You can also invoke the pipeline programmatically:
from myspellchecker.data_pipeline import Pipeline, PipelineConfig

# Configure the pipeline
config = PipelineConfig(
    batch_size=50000,
    num_workers=4,
    min_frequency=2
)

# Initialize and run
pipeline = Pipeline(config=config)
pipeline.build_database(
    input_files=["corpus/news.txt", "corpus/wiki.txt"],
    database_path="my_dictionary.db"
)

Architecture

The pipeline executes in 4 distinct steps.
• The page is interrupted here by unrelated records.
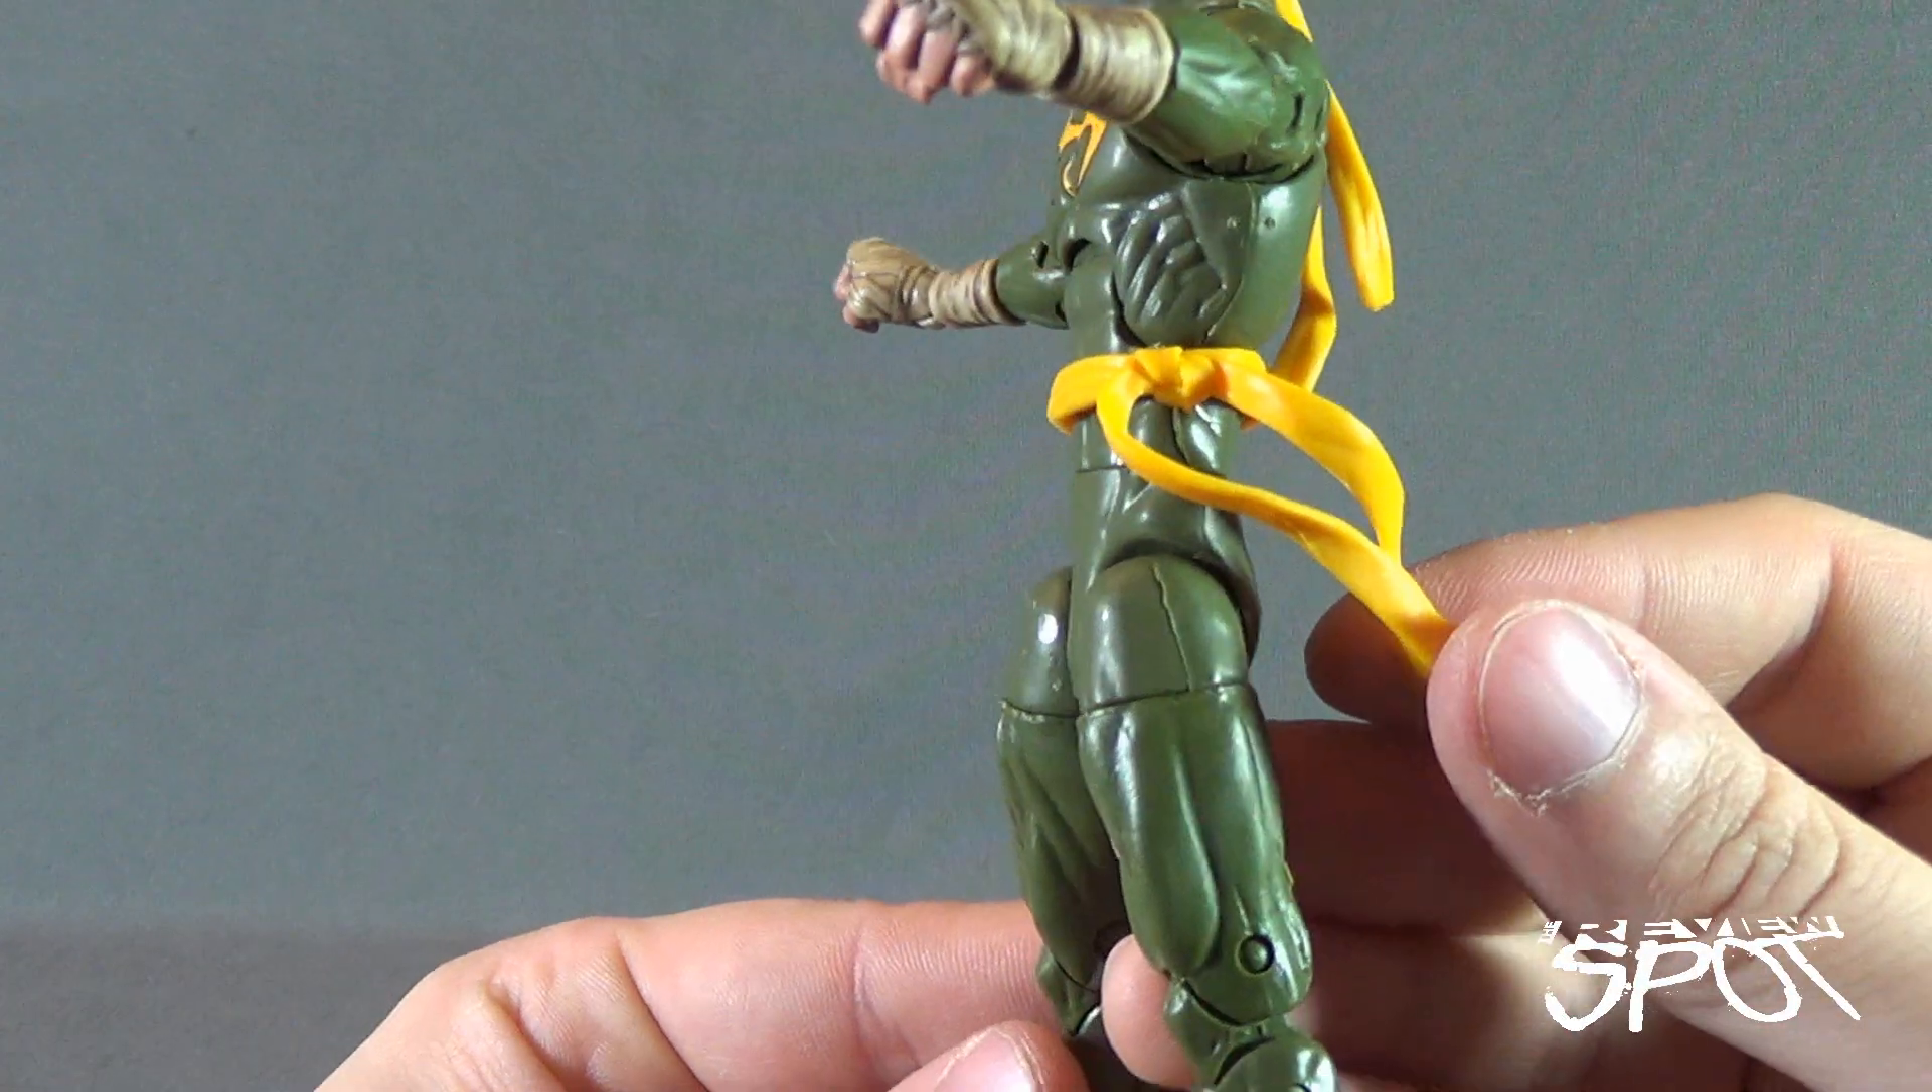His thighs are sticking out further than his lower torso.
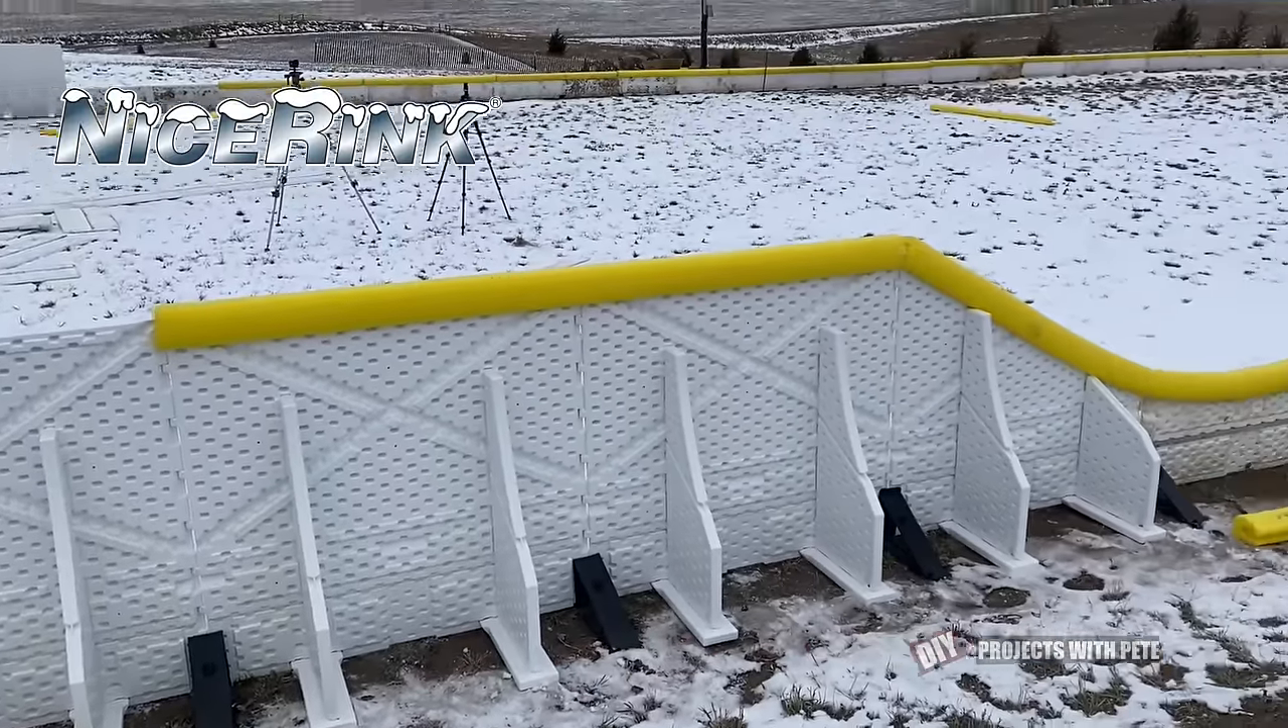Here's a look at the first boards I put together which shows the transition and how the yellow bumper goes over the top.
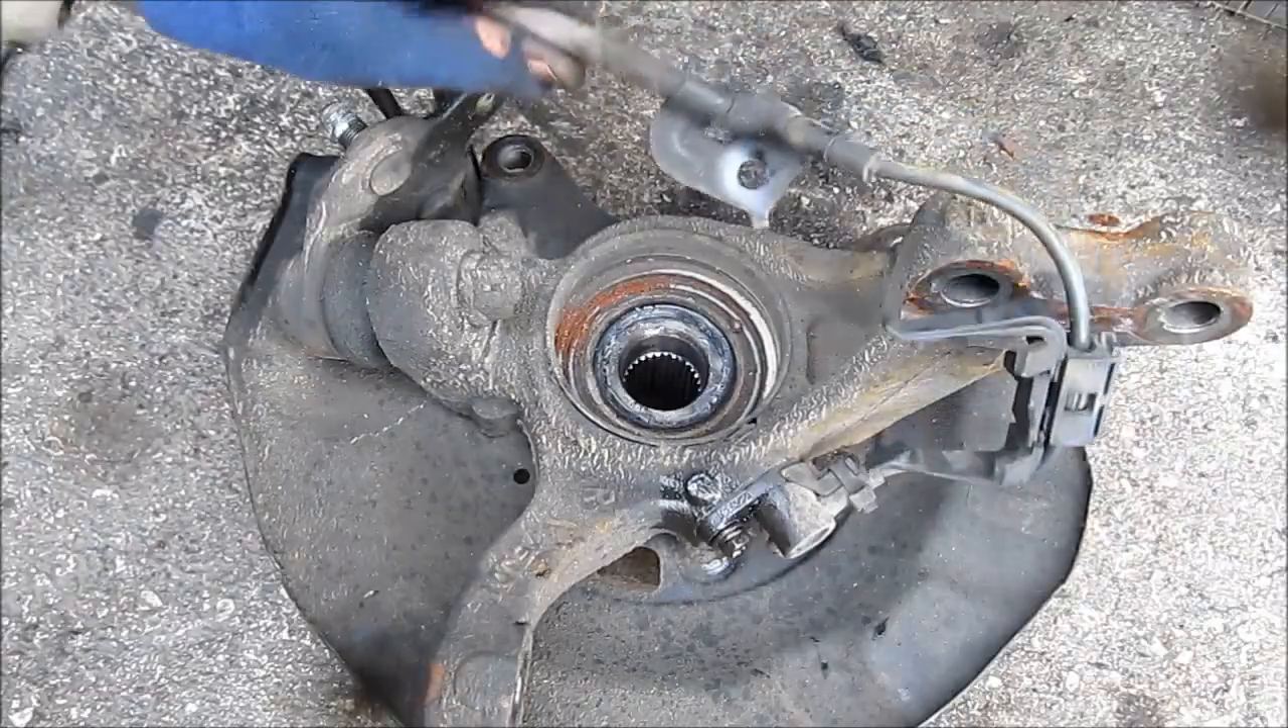Here's a knuckle removed from the car.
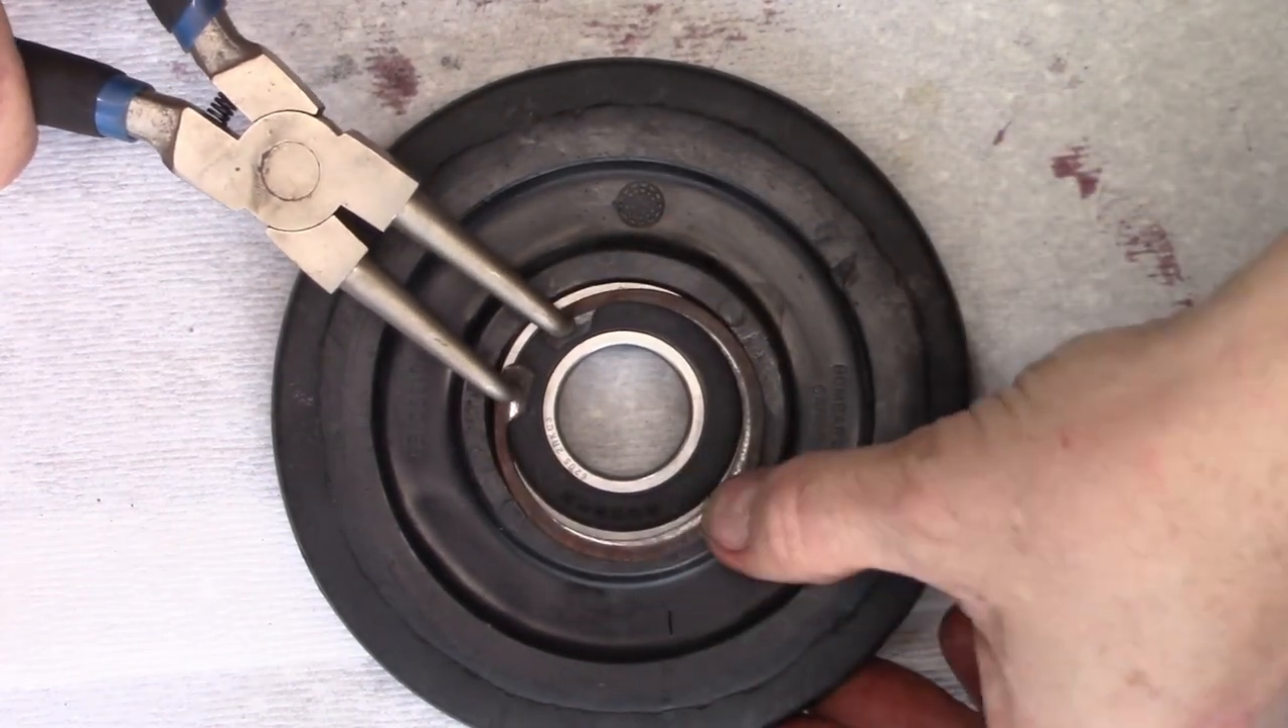You can see the new bearing fits in there really well and the only thing we have left now is to put this snap ring back down in there.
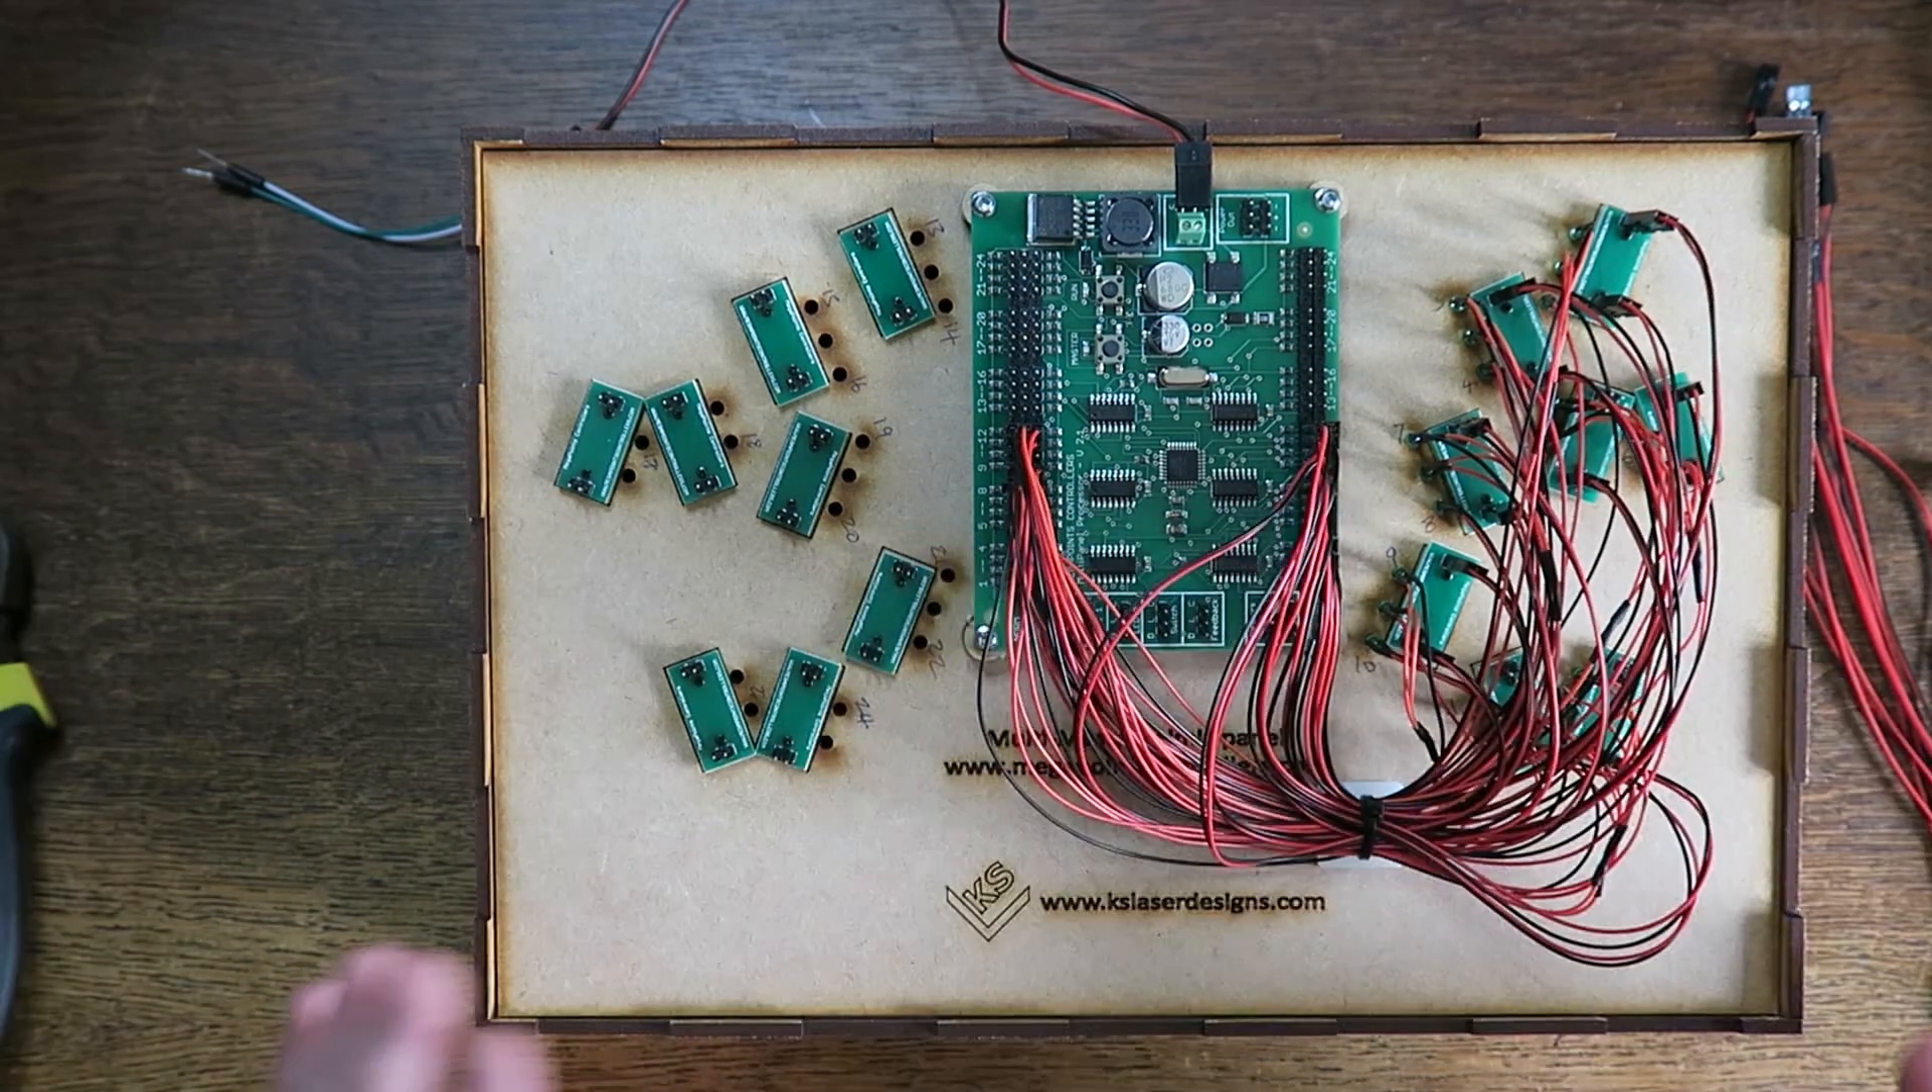So there's half the panel wired right let's do the other half.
It tracks file modification times to skip steps that are already up-to-date (Resume Capability).
1

Ingestion

  • Input: Raw text files (.txt, .csv, .tsv, .json, .jsonl, .parquet).
  • Process:
    • Reads files in chunks.
    • Normalizes text (Unicode normalization).
    • Splits into shards for parallel processing.
  • Output: raw_shards/*.arrow (Apache Arrow files).
2

Segmentation

  • Input: raw_shards/*.arrow
  • Process:
    • Iterates through shards.
    • Segments text into sentences and syllables using the configured word_engine.
      • Default: "myword" (both PipelineConfig and CLI)
    • Applies POS tagging using the configured pos_tagger (Rule-Based, Viterbi, or Transformer).
  • Output: segmented_corpus.arrow
3

Frequency Building

  • Input: segmented_corpus.arrow
  • Process:
    • Counts occurrences of Syllables, Words, Bigrams, and Trigrams.
    • Calculates POS tag probabilities (Unigram/Bigram/Trigram).
    • Filters items below min_frequency.
  • Output: TSV files (e.g., word_frequencies.tsv, bigram_probabilities.tsv).
4

Packaging

  • Input: TSV frequency files.
  • Process:
    • Creates SQLite schema.
    • Bulk loads data using transactions.
    • Optimizes database indices (VACUUM, ANALYZE).
  • Output: Final SQLite .db file.

Configuration

The PipelineConfig class supports fine-tuning:
ParameterDefaultDescription
min_frequency50Words appearing fewer times than this are discarded.
num_workersNone (auto-detect at runtime)Number of parallel processes for ingestion.
batch_size10,000Rows per Arrow batch.
disk_space_check_mb51200Minimum free disk space required in MB (50 GB). Set to 0 to disable.
keep_intermediateFalseIf True, temporary files are not deleted after success.

Incremental Updates

The pipeline supports Incremental Updates to add new data to an existing database without rebuilding from scratch:
myspellchecker build --incremental --input new_data.txt --output existing.db
This merges the new counts with the existing database statistics.

Curated Lexicon Support

You can mark specific words as trusted/curated (is_curated=1) in the database using the --curated-input option:
# Build with curated lexicon
myspellchecker build --input corpus.txt --output dictionary.db \
  --curated-input curated_lexicon.csv
The curated lexicon must be a CSV file with a word column header:
word
ဆေးရုံ
ဆရာဝန်
လူနာ
Priority hierarchy for is_curated flag:
  1. Words from POS seed file → is_curated=1 (with POS tags)
  2. Words from curated lexicon → is_curated=1
  3. Other corpus words → is_curated=0
Use the scripts/merge_vocabulary.py utility to prepare curated lexicons by merging and deduplicating vocabulary files from multiple sources. See Custom Dictionaries Guide for detailed usage examples.